İşbu sebeple “popüler kültür” ürünlerine burun kıvıran zevat, bir iş ne kadar çok insanı efsunlamışsa o kadar “sığdır” gibi bir düstur edinmişler. Dalgalı engin denizlerde tek tük gemiler görürsünüz ama sığ limanlar gemilerle doludur. Neticede “asgari müşterek” sözündeki ortaklıklar “asgari”dir. “Yüksek kültür” denen şeyin her daim kendini yetiştirmiş, bu işlerin ilmine vakıf, hayat tecrübesi yerinde bir grup elitin uhdesinde görülmesinin de sebebi bu zannedersem. Sanat filmlerinin gişede çakılması, bir gurur vesilesi. “Siz anlamazsınız zaten!” denmiş pis kokan, kaba saba, biraz da kalın kafalı halka. “Bu, sizin bildiğiniz hikâyelere benzemez!” (Tamam çok burnu büyük, çekilmez kimseler ama haklı oldukları yerler de var şimdi. Sezar’ın hakkı Sezar’a.)
Araya gireyim: Past Lives’ı kıymetli kılan (bir eleştirmen, ilk filmini çeken yönetmenin kahramanları tam anlamıyla karaktere dönüştüremediğini ve “müsvedde” kâğıdında unuttuğunu söylemiş) bence filmin çok bilindik ve basit bir hikâyeyi anlatırken Arthur’un tavrıyla birden derinleşmesi, alışıldık “rekabet” temasından çıkıp “hikâyelerin anlamı” üzerine düşünmeye sevk etmesi.
Konuya (hangisine?) dönersek: “Duygusal” insanlar da bana biraz “idrak kabı” dar(almış) kimseler gibi gelir, ne yalan söyleyeyim. Hep basit açıklamalarla yetinip “başlarına gelen hayatı” iki boyutlu görmeyi yeğlerler. Çabuk öfkelenir, çabuk soğurlar. Anlık tepki verip sonra birden unuturlar. Manipüle edilmeye açıktırlar. Lovebombing (sevgi bombardımanı?) görünce dayanamazlar, çoğunlukla değersiz hissettirildikleri için değer gördüklerini düşündükleri yere “düşerler”. Mesela medya ve kutuplaştırıcı siyasilerin hamasi gündemlerine, ilgi çekmek için kullandıkları, damara basan açıklamalarına çabucak kanarlar. (Buradan yola çıkıp “seri katil” denen soğukkanlı vahşilere ancak duygusallığı aşmış, sofistike toplumlarda rastlanabileceğine dair tezler üretmeyin sakın.)
Tabi insanın başına gelenleri “idrak” etmesi, duygusal tepki vermemesi için tek başına yeterli değil.

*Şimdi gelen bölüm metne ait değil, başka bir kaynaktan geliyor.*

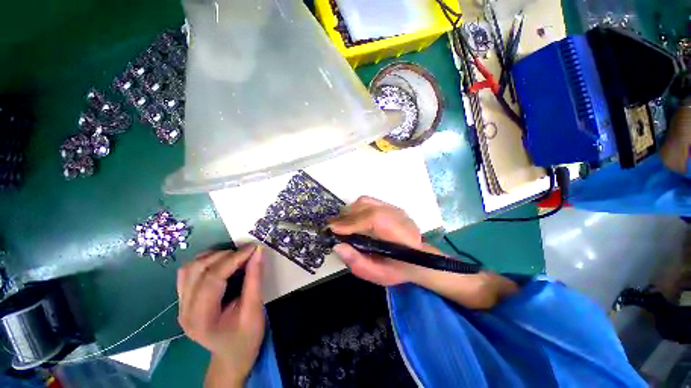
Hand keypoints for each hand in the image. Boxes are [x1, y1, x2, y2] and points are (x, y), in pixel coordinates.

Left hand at [177, 245, 264, 386]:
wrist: (232, 355)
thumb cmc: (246, 337)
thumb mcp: (254, 310)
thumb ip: (254, 279)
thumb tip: (257, 252)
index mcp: (201, 318)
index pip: (212, 279)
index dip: (234, 259)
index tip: (253, 248)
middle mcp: (184, 310)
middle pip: (197, 270)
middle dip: (224, 255)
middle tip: (247, 253)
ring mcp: (181, 304)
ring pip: (189, 268)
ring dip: (213, 256)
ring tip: (235, 256)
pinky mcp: (184, 300)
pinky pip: (189, 273)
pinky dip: (206, 262)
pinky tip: (222, 263)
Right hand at [329, 196, 517, 308]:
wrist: (419, 258)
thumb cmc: (399, 270)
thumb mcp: (378, 275)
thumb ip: (357, 262)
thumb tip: (337, 245)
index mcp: (400, 235)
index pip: (373, 220)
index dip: (351, 223)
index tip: (332, 230)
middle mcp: (399, 216)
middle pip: (367, 208)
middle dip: (346, 217)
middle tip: (333, 228)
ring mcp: (395, 208)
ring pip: (366, 202)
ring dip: (350, 212)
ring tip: (341, 224)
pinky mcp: (391, 206)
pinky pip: (368, 201)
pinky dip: (356, 208)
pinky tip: (352, 218)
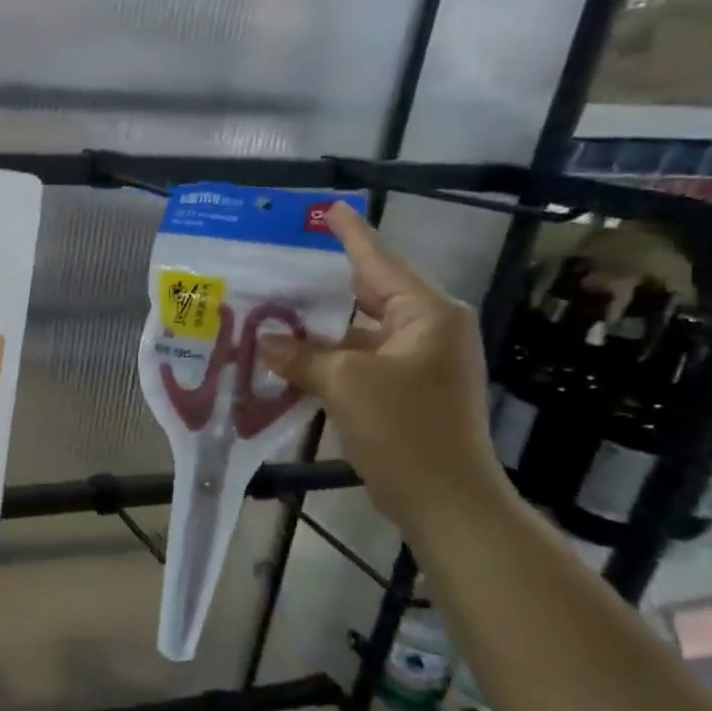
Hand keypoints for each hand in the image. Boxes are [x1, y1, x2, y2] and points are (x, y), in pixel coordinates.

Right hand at [258, 204, 508, 530]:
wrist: (446, 500)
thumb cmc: (404, 429)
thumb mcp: (345, 384)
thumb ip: (301, 356)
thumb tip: (265, 341)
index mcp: (427, 315)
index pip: (379, 263)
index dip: (350, 236)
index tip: (327, 210)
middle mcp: (428, 331)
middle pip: (368, 297)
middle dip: (322, 288)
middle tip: (279, 270)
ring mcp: (419, 363)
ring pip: (359, 334)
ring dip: (319, 331)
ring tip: (272, 315)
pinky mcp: (406, 392)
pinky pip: (360, 363)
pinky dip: (328, 360)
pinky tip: (290, 359)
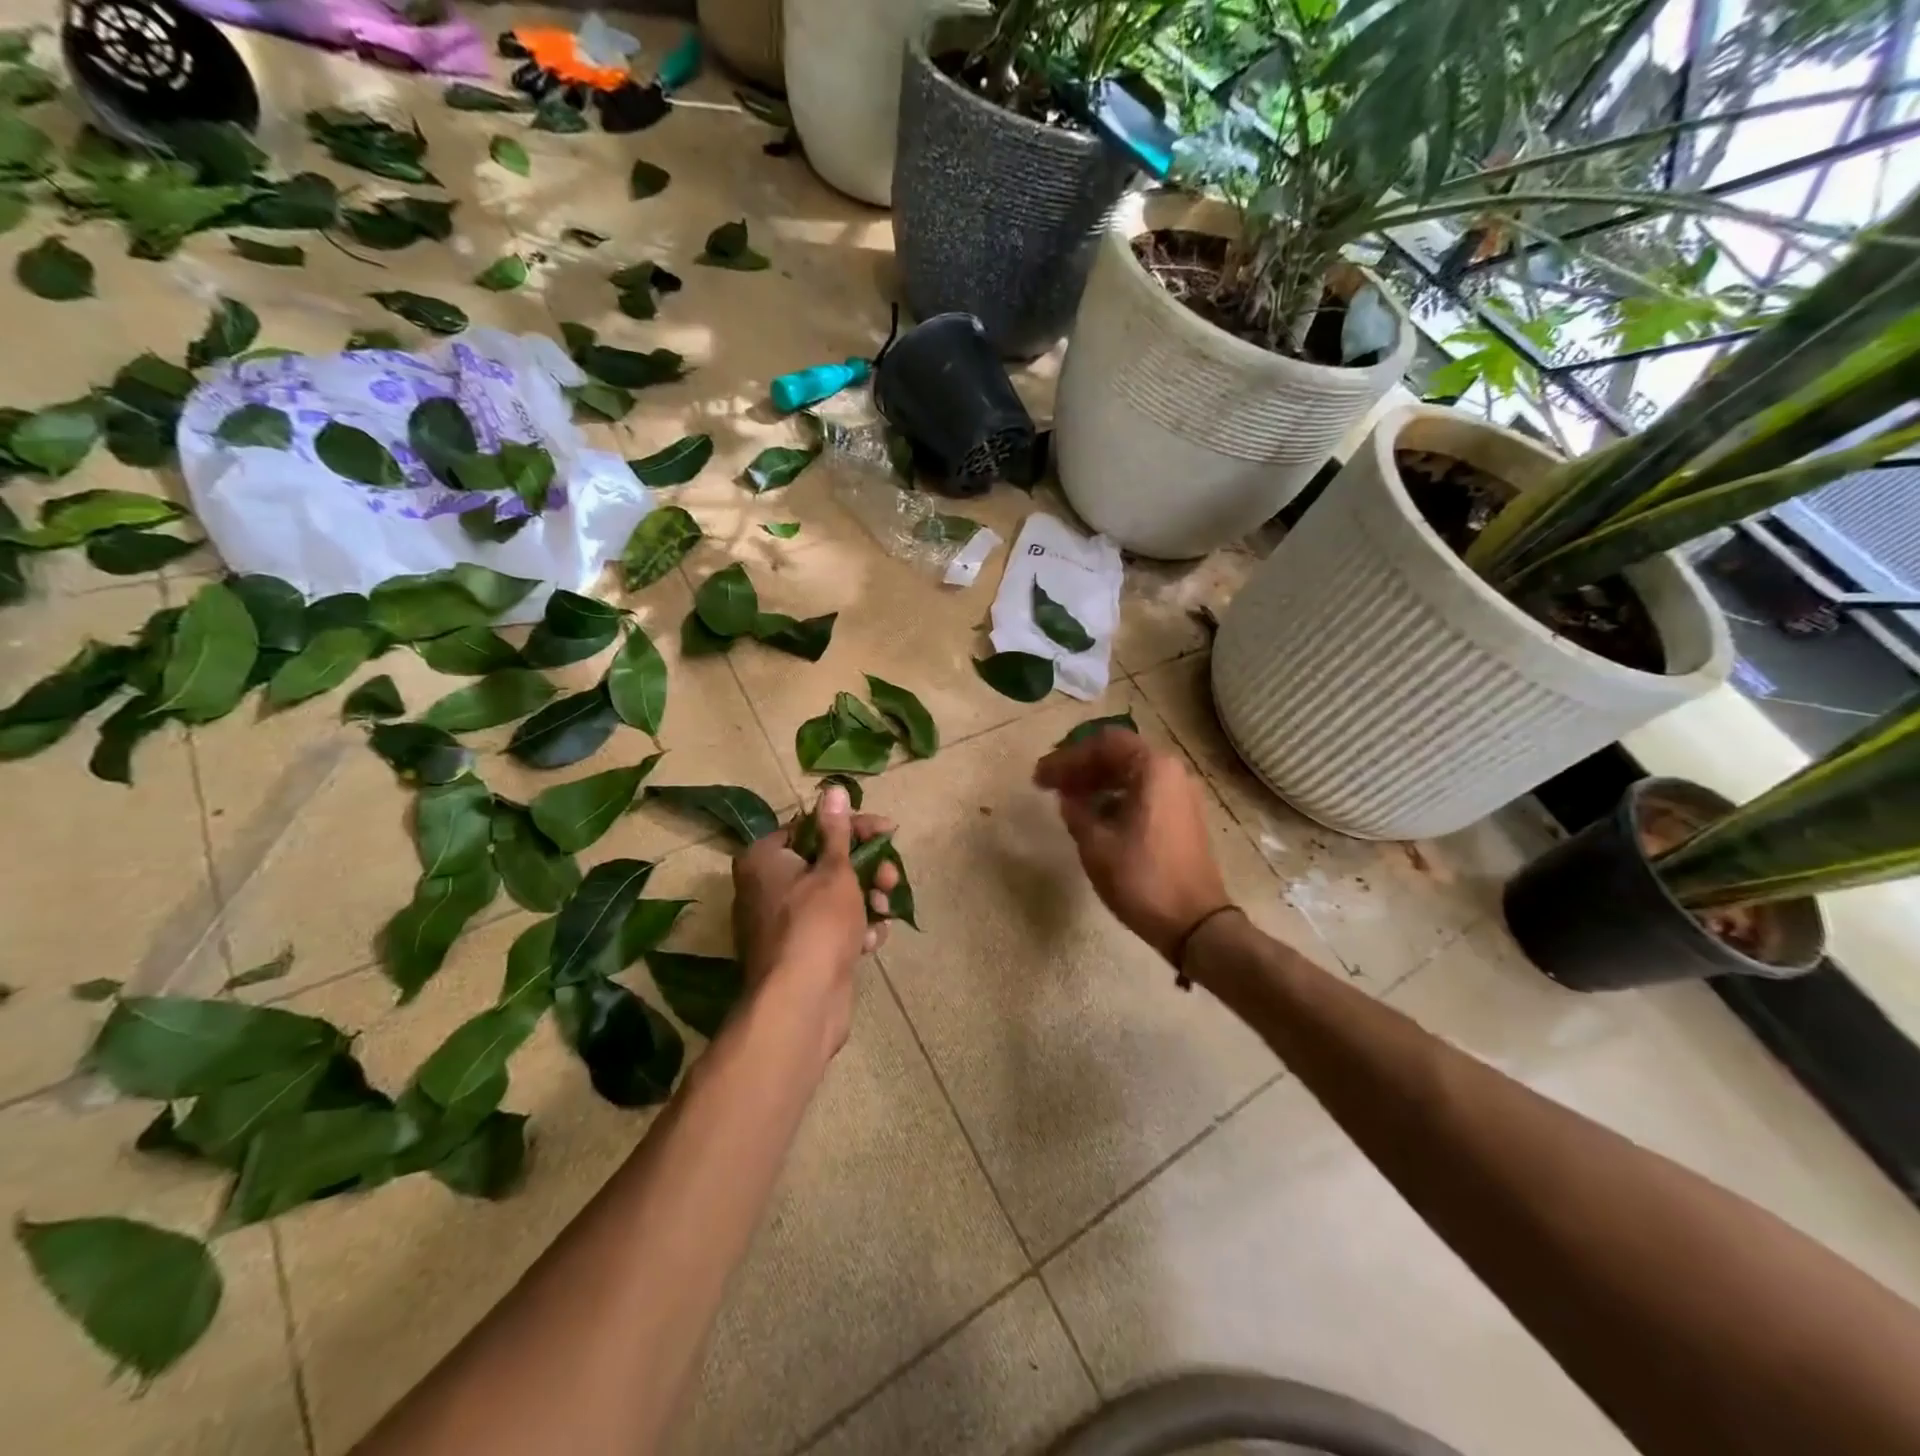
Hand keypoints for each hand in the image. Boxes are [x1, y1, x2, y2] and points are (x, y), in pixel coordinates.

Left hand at [732, 785, 898, 1059]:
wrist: (802, 1003)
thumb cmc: (817, 924)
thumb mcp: (834, 871)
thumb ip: (837, 830)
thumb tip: (832, 788)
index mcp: (764, 859)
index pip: (813, 826)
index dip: (854, 827)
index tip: (889, 832)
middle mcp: (765, 887)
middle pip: (825, 862)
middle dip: (865, 869)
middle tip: (891, 878)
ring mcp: (781, 923)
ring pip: (832, 897)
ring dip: (865, 899)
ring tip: (885, 910)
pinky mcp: (798, 952)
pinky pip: (830, 928)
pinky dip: (853, 929)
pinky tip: (871, 940)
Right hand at [1034, 729, 1231, 963]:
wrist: (1194, 923)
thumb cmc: (1142, 878)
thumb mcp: (1096, 844)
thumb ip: (1076, 811)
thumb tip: (1068, 797)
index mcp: (1153, 768)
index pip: (1102, 743)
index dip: (1067, 758)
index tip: (1040, 777)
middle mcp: (1172, 772)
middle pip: (1118, 754)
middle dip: (1081, 766)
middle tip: (1049, 784)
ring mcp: (1181, 794)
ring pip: (1131, 773)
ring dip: (1097, 781)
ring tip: (1067, 799)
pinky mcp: (1183, 815)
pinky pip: (1143, 791)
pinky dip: (1115, 796)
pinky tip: (1094, 816)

Her insanın unutamadığı, bookmark’ladığı bazı hikâyeler, kalıplar mevcut. Bunların bir kısmına travma diyorlar. Bir kısmı bilinçaltına işlenmiş ve çözüm bekleyen problemler. Bir kısmı sadece o hissi sevdiğimizden orada. Evde bir türlü atmaya kıyamadığımız o eşya(lar) gibi.
Peki, “büyümek” o duygulanımların son bulması mıdır? Acaba bu yüzden mi hikâyeleştiriyoruz yaşadıklarımızı? Belki bir yerden duymuşumdur ama hikâyeler bana doğadaki besinlerin konserveleştirilmesini, turşu kaplarında kurulmasını, koca koca kazanlarda domateslerin salçaya dönüştürülüp yaz-kış tüketime elverişli kılınmasını hatırlatıyor. Orijinali değil ama o orijinalin tadını veren yeni bir tür. Zaten gerçeği, hakikati, yaşanmışı olduğu gibi muhafaza etmek imkânsız. Elimizde bu var. Kısa ve öz. Condensed (yoğunlaştırılmış?).
İşte “kendi benliğimiz” de, rahmetli Daniel Dennett’e göre, böyle bir turşucu dükkânı. Kendimize anlatıp durduğumuz bir hikâye. Zamanla o hikâye bir yere gitmiyor ama farklı yönlerini keşfediyorsunuz. Başka hikâyelerle bir araya gelince çok daha farklı bir dünyanın kapılarını aralayabildiğini fark ediyorsunuz. Ol sebepten, insanların kendi hikâyelerini tekrar tekrar anlatması kadar güzel bir şey yok. Bu imkândan mahrum bırakılanlar, hikâyelerinin iptidaî bir hâline mahkum ediliyorlar çünkü. Tabi bir çift de dinleyecek kulak lazım. Onu nereden buluruz bilmiyorum.